Let's use following hyper-parameters.

In [14]:
learning_rate = 1e-3
batch_size = 64
seq_length = 50
num_batches = 500

In [15]:
data_loader = DataLoader(train_features,train_volume)
model = RNN()
optimizer = tf.train.AdamOptimizer(learning_rate=learning_rate)
for batch_index in range(num_batches):
    X, y = data_loader.get_batch(seq_length, batch_size)
    with tf.GradientTape() as tape:
        y_pred = model(X)
        loss = tf.losses.mean_squared_error(labels=y, predictions=y_pred)
        if (batch_index % 100 == 0):
            print("batch %d: loss %f" % (batch_index, loss.numpy()))
    grads = tape.gradient(loss, model.variables)
    optimizer.apply_gradients(grads_and_vars=zip(grads, model.variables))

batch 0: loss 1.220601
batch 100: loss 0.599872
batch 200: loss 0.372579
batch 300: loss 0.274882
batch 400: loss 0.178969


In [16]:
print(evaluator.evaluate("lstm {} on train".format(seq_length), train_volume[seq_length:], 
                         predict_volume(model, train_features)))

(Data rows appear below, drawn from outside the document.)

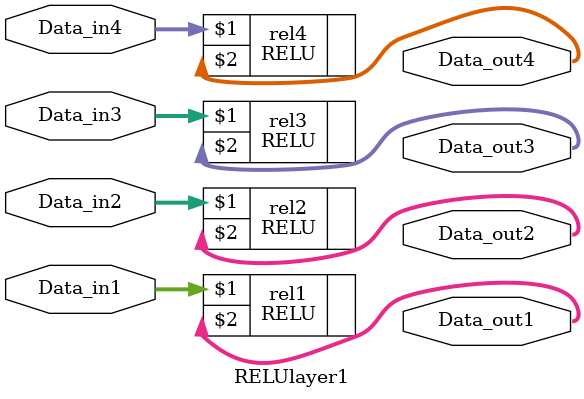
<source format=sv>
module RELUlayer1#(parameter WIDTH = 8
			  )
			 (
			  input signed [WIDTH-1:0] Data_in1,Data_in2,Data_in3,Data_in4,
			  output [WIDTH-1:0] Data_out1,Data_out2,Data_out3,Data_out4
			 );



RELU rel1(Data_in1,Data_out1);
RELU rel2(Data_in2,Data_out2);
RELU rel3(Data_in3,Data_out3);
RELU rel4(Data_in4,Data_out4);

endmodule
</source>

print(evaluator.evaluate("lstm {} on test".format(seq_length), test_volume[seq_length:], 
                         predict_volume(model, test_features)))

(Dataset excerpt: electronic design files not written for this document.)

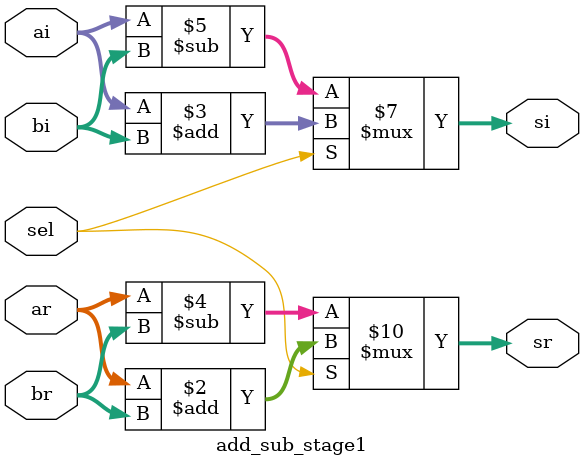
<source format=v>
module add_sub_stage1
#(parameter n = 32)
( input sel,
    input signed [n-1:0] ar,ai,br,bi,
    output reg signed [n:0] sr,si
);
    always@(sel,ar,ai,br,bi)
    begin
        if(sel)
            begin
                sr=ar+br;
                si=ai+bi;
            end
        else
            begin
                sr=ar-br;
                si=ai-bi;
            end
    end
endmodule
</source>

lstm 50 on train: MSE = 9.158586e+17, R2 = 0.624, conf. int. 95% of error = (208,790,216 - 266,491,325)
lstm 50 on test: MSE = 9.636852e+17, R2 = -1.336, conf. int. 95% of error = (677,053,005 - 858,256,010)


The performance of the model is not gread, probably for similar reasons as mentioned in the machine_learning notebook - features used are not the best to predict future Volume.
Still, some hyper-parameter tuning would help a bit.